- Work instructions
Two lines mark the range in the entries below: the one holding "## When There Isn’t One Rule For One Output" and the one holding "### Having One". Set down those two and all lines between them, exactly.

- Source texts of formatted documents
__________
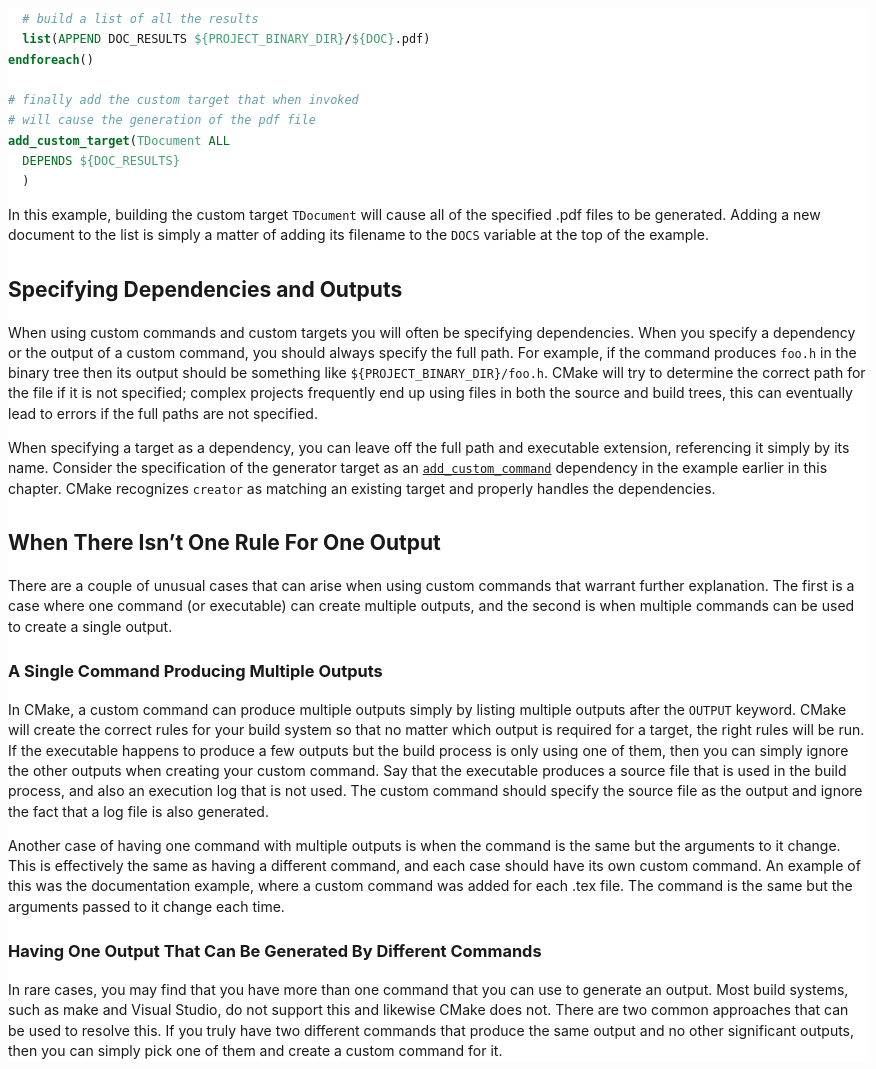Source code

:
 ```cmake
  # build a list of all the results
  list(APPEND DOC_RESULTS ${PROJECT_BINARY_DIR}/${DOC}.pdf)
endforeach()

# finally add the custom target that when invoked
# will cause the generation of the pdf file
add_custom_target(TDocument ALL
  DEPENDS ${DOC_RESULTS}
  )
```

In this example, building the custom target `TDocument` will cause all of the specified .pdf files to be generated. Adding a new document to the list is simply a matter of adding its filename to the `DOCS` variable at the top of the example.

## Specifying Dependencies and Outputs
When using custom commands and custom targets you will often be specifying dependencies. When you specify a dependency or the output of a custom command, you should always specify the full path. For example, if the command produces `foo.h` in the binary tree then its output should be something like `${PROJECT_BINARY_DIR}/foo.h`. CMake will try to determine the correct path for the file if it is not specified; complex projects frequently end up using files in both the source and build trees, this can eventually lead to errors if the full paths are not specified.

When specifying a target as a dependency, you can leave off the full path and executable extension, referencing it simply by its name. Consider the specification of the generator target as an [`add_custom_command`](https://cmake.org/cmake/help/latest/command/add_custom_command.html#command:add_custom_command) dependency in the example earlier in this chapter. CMake recognizes `creator` as matching an existing target and properly handles the dependencies.

## When There Isn’t One Rule For One Output
There are a couple of unusual cases that can arise when using custom commands that warrant further explanation. The first is a case where one command (or executable) can create multiple outputs, and the second is when multiple commands can be used to create a single output.

### A Single Command Producing Multiple Outputs
In CMake, a custom command can produce multiple outputs simply by listing multiple outputs after the `OUTPUT` keyword. CMake will create the correct rules for your build system so that no matter which output is required for a target, the right rules will be run. If the executable happens to produce a few outputs but the build process is only using one of them, then you can simply ignore the other outputs when creating your custom command. Say that the executable produces a source file that is used in the build process, and also an execution log that is not used. The custom command should specify the source file as the output and ignore the fact that a log file is also generated.

Another case of having one command with multiple outputs is when the command is the same but the arguments to it change. This is effectively the same as having a different command, and each case should have its own custom command. An example of this was the documentation example, where a custom command was added for each .tex file. The command is the same but the arguments passed to it change each time.

### Having One Output That Can Be Generated By Different Commands
In rare cases, you may find that you have more than one command that you can use to generate an output. Most build systems, such as make and Visual Studio, do not support this and likewise CMake does not. There are two common approaches that can be used to resolve this. If you truly have two different commands that produce the same output and no other significant outputs, then you can simply pick one of them and create a custom command for it.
__________
- Exercise result
## When There Isn’t One Rule For One Output
There are a couple of unusual cases that can arise when using custom commands that warrant further explanation. The first is a case where one command (or executable) can create multiple outputs, and the second is when multiple commands can be used to create a single output.

### A Single Command Producing Multiple Outputs
In CMake, a custom command can produce multiple outputs simply by listing multiple outputs after the `OUTPUT` keyword. CMake will create the correct rules for your build system so that no matter which output is required for a target, the right rules will be run. If the executable happens to produce a few outputs but the build process is only using one of them, then you can simply ignore the other outputs when creating your custom command. Say that the executable produces a source file that is used in the build process, and also an execution log that is not used. The custom command should specify the source file as the output and ignore the fact that a log file is also generated.

Another case of having one command with multiple outputs is when the command is the same but the arguments to it change. This is effectively the same as having a different command, and each case should have its own custom command. An example of this was the documentation example, where a custom command was added for each .tex file. The command is the same but the arguments passed to it change each time.

### Having One Output That Can Be Generated By Different Commands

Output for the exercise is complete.